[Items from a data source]
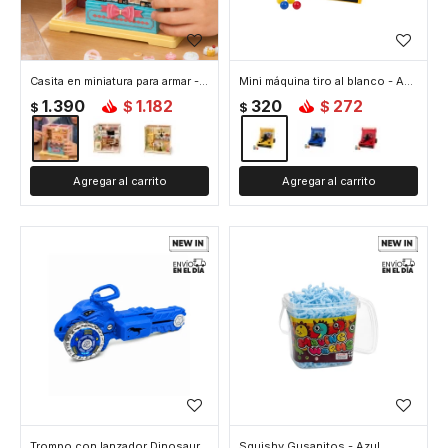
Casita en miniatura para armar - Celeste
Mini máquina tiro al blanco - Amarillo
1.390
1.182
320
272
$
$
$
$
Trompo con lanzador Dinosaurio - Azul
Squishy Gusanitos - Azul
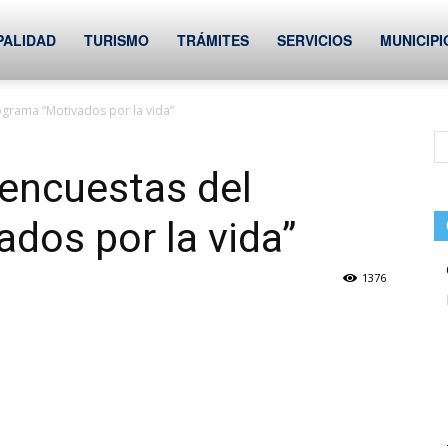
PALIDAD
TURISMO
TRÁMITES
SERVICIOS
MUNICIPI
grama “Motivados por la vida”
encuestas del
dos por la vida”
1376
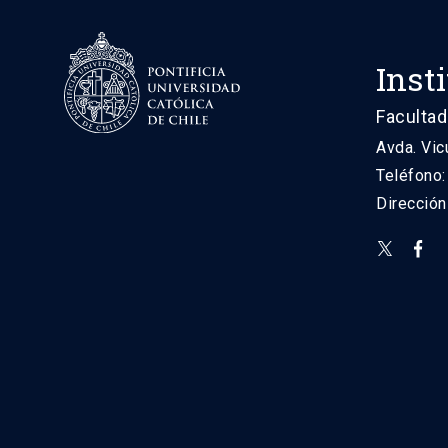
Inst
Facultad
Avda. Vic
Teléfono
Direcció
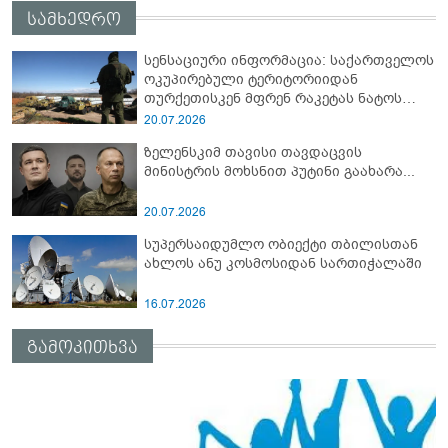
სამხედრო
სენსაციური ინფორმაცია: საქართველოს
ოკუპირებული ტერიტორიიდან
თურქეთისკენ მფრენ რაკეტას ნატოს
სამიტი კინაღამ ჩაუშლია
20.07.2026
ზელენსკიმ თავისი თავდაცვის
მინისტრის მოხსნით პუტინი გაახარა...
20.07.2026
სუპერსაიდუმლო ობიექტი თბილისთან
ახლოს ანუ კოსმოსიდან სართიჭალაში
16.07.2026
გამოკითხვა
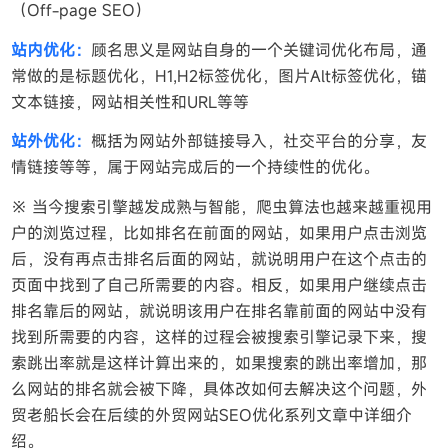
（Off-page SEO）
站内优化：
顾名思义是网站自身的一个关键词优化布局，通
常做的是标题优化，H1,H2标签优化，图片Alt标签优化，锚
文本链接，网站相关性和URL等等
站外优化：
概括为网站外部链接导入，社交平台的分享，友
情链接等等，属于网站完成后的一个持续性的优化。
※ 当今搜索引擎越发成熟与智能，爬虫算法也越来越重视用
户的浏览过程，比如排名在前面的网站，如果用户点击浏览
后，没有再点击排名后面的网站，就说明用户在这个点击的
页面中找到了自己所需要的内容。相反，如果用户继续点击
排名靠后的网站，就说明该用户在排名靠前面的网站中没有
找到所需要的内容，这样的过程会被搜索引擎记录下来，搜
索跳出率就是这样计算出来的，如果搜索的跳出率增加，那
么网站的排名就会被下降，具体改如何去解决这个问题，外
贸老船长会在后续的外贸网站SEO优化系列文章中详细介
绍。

> **To do**
Identify each line in the data above that contains the word "Azul", and copy those lines in full. Match capitalization exactly.

> **The completed task**
Trompo con lanzador Dinosaurio - Azul
Squishy Gusanitos - Azul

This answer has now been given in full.